Researchers unravel the secret to making cheap, high-density data storage
October 11, 2012
Researchers from A*STAR’s Institute of Materials Research and Engineering (IMRE) and the National University of Singapore (NUS) have discovered that an ultra-smooth surface is the key factor for “self-assembly” — a cheap, high-volume, high-density patterning technique for data storage.
This technique allows manufacturers to use the method for data storage on a variety of different surfaces. This discovery paves the way for the development of next-generation data storage devices, with capacities of up to 10 Terabits per square inch, which could lead to significantly greater storage on much smaller data devices.
The “self-assembly” technique is one of the simplest and cheapest high-volume methods for creating uniform, densely-packed nanostructures that could potentially help store data.
Self-assembly is one of the leading candidates for large scale nanofabrication at very high pattern densities. One of its most obvious applications will be in the field of bit-patterned media for the hard disk industry.
It is widely used in research and is gaining acceptance in industry as a practical lithographic tool for sub-100 nm, low-cost, large area patterning. However, attempts to employ self-assembly on different surface types, such as magnetic media used for data storage, have shown varying and erratic results to date. This phenomenon has continued to puzzle industry researchers and scientists globally.
Researchers from A*STAR’s IMRE and NUS have now solved this mystery and identified that the smoother the surface, the more efficient the self-assembly of nanostructures will be. This breakthrough allows the method to be used on more surfaces and reduce the number of defects in an industrial setting. The more densely packed the structures are in a given area, the higher the amount of data that can be stored.

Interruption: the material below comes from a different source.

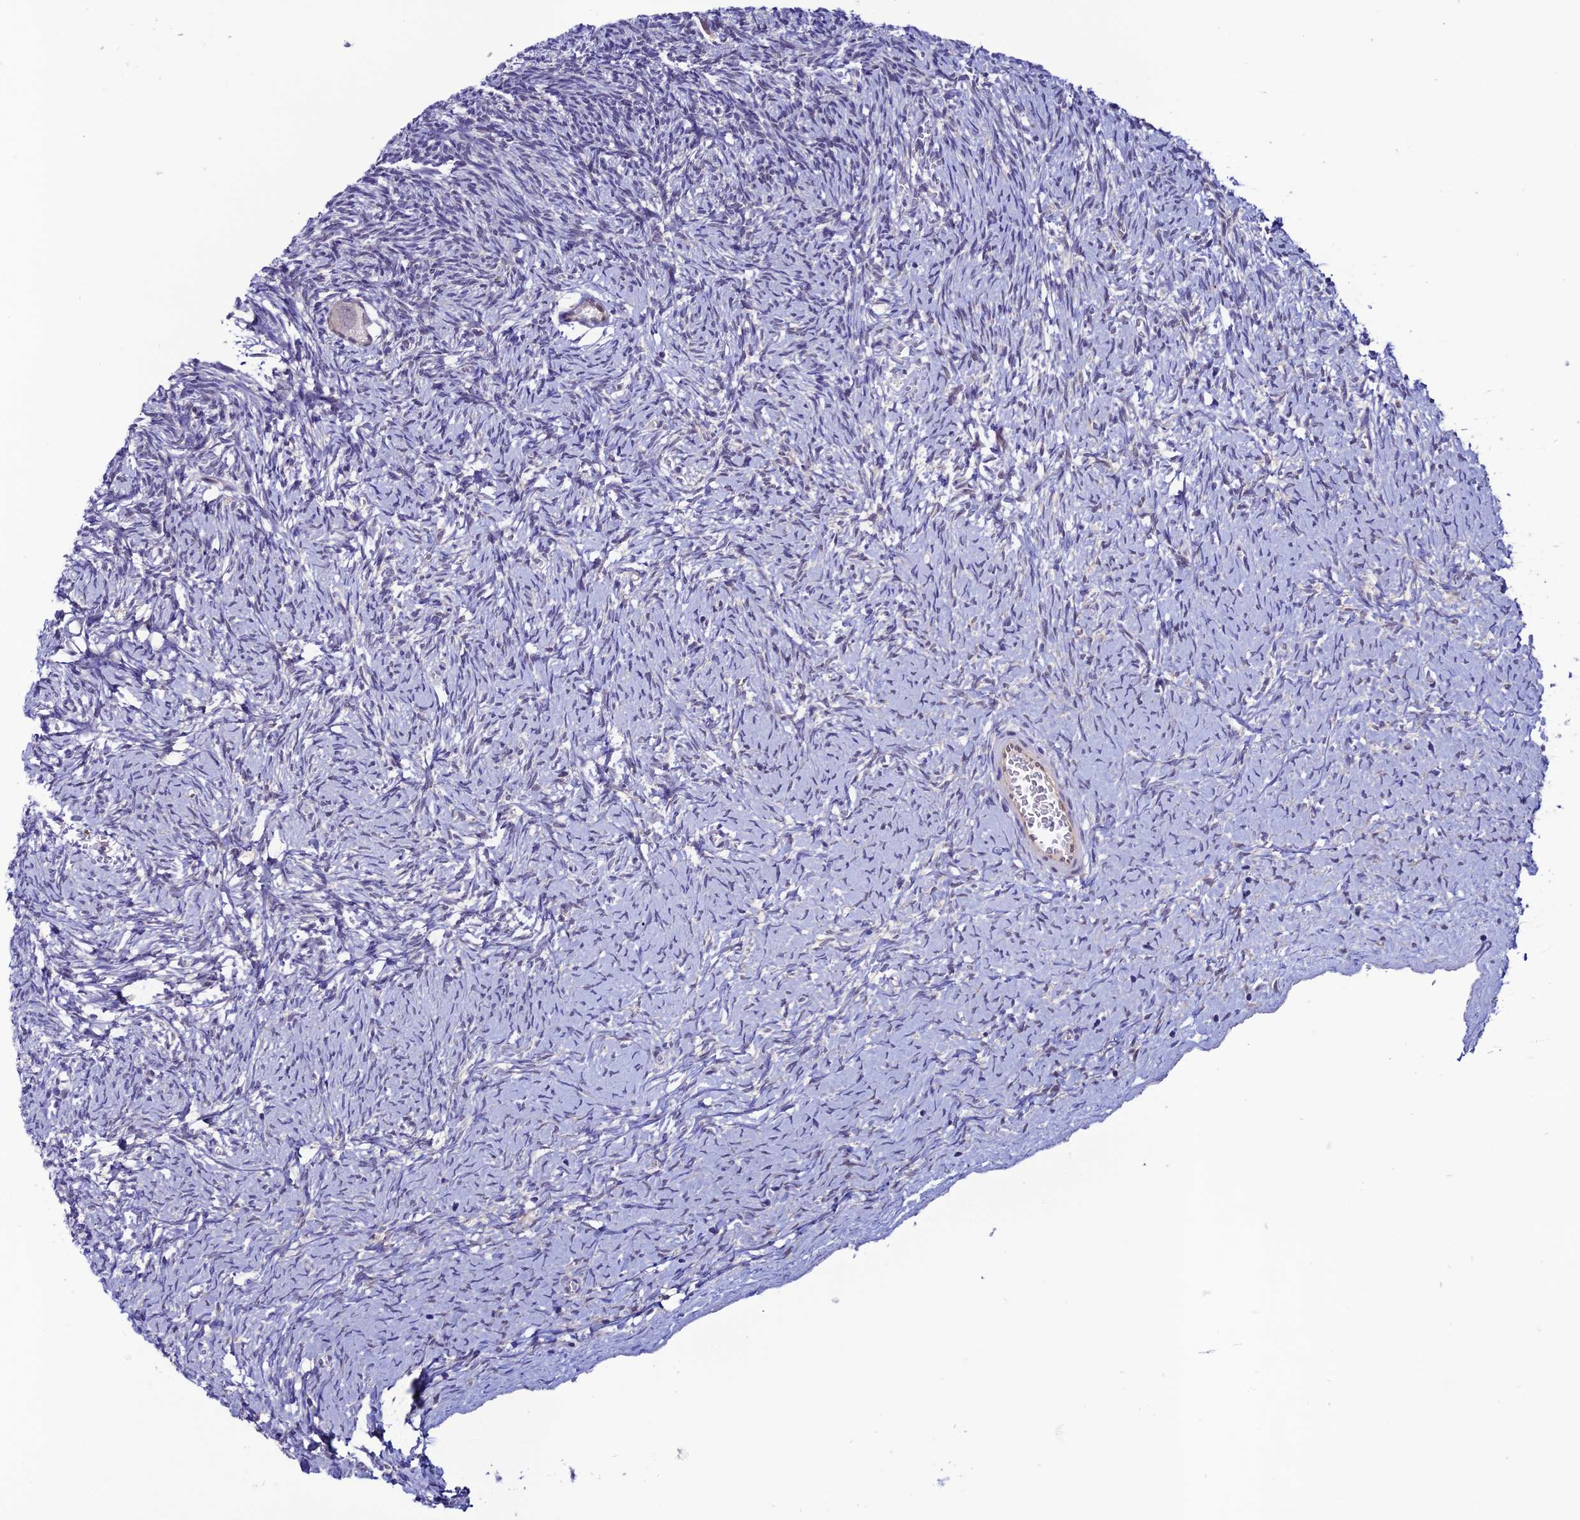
{"staining": {"intensity": "negative", "quantity": "none", "location": "none"}, "tissue": "ovary", "cell_type": "Follicle cells", "image_type": "normal", "snomed": [{"axis": "morphology", "description": "Normal tissue, NOS"}, {"axis": "topography", "description": "Ovary"}], "caption": "The image exhibits no significant staining in follicle cells of ovary.", "gene": "FZD8", "patient": {"sex": "female", "age": 39}}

The team discovered that a height of 5 angstroms (the width of about 5 atoms) RMS (root mean square) roughness was the maximum surface roughness allowed for successful self-assembly of dots, which could eventually be used in making high-density data storage.
“If we want large scale, large area nanopatterning using very affordable self-assembly, the surface needs to be extremely smooth so that we can achieve efficient, successful self-assembly with lower incidences of defects.”
The discovery was recently published in Scientific Reports, an open access journal from Nature.
This research is supported by the National Research Foundation Singapore under its “Frontier in magnetic recording research: Vision for 10 terabits per square inch” programme (NRF-CRP 002-097 NRF-08) and administered by A*STAR’s IMRE.